* [Work instructions]: Can you reproduce, word for word, the part of the essay about a two-year experience with someone facing depression, starting at "I am a firm" and ending at "life to learn."?

* [Page extract]:

I am a firm believer that everything and everyone you meet in life has a lesson to teach you. Therefore, with regards to him, I always wondered what the purpose of meeting him was? What were the lessons I was suppose to learn? For the past two years, I have been constantly asking myself this questions. But I could never seem to get an answer. No inkling, no hint of what 'Oh-great-lesson' that needed two years of my life to learn.
Yesterday, I finally had a revelation.
Maybe this two-year experience was meant to mature me.
Depression, anxiety and PTSD was something that I had vaguely heard of, but never had any intention to voluntarily understand. Sure, I empathize with people who go through this sort of mental illness but I never thought much of it. When I met him, it was the first time I had any sort of interactions with someone dealing with depression and PTSD.
Obviously, I was ill-equipped. How do you comfort someone with depression? How do you talk to someone with PTSD? When do you know if their depression is going to act up or is acting up? For that matter, do you even call it "acting up"?
The first time he had an episode, we didn't talk for 2 months. When we got around to talking, he vaguely told me what happened and then we sort of swept everything under the rug and continued as per normal. Having no experience dealing with depression, I didnt know what to ask as well. What questions were considered okay, while others were considered too much? Do I ask sensitive questions and risk a relapse? Everything I wanted to ask or wanted to say, I had to think twice. Many times, they were left unasked, unsaid.

* [Extracted records]:
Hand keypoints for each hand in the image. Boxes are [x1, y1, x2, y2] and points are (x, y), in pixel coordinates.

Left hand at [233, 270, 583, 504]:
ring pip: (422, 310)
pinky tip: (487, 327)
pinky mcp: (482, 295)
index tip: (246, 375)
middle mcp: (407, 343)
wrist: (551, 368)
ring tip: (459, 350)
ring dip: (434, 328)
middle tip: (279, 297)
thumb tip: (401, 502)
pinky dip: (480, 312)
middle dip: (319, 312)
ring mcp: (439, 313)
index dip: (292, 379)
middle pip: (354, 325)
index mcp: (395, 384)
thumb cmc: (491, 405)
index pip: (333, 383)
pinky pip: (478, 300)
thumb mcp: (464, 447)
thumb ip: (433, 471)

* [Response to this task]:
I am a firm believer that everything and everyone you meet in life has a lesson to teach you. Therefore, with regards to him, I always wondered what the purpose of meeting him was? What were the lessons I was suppose to learn? For the past two years, I have been constantly asking myself this questions. But I could never seem to get an answer. No inkling, no hint of what 'Oh-great-lesson' that needed two years of my life to learn.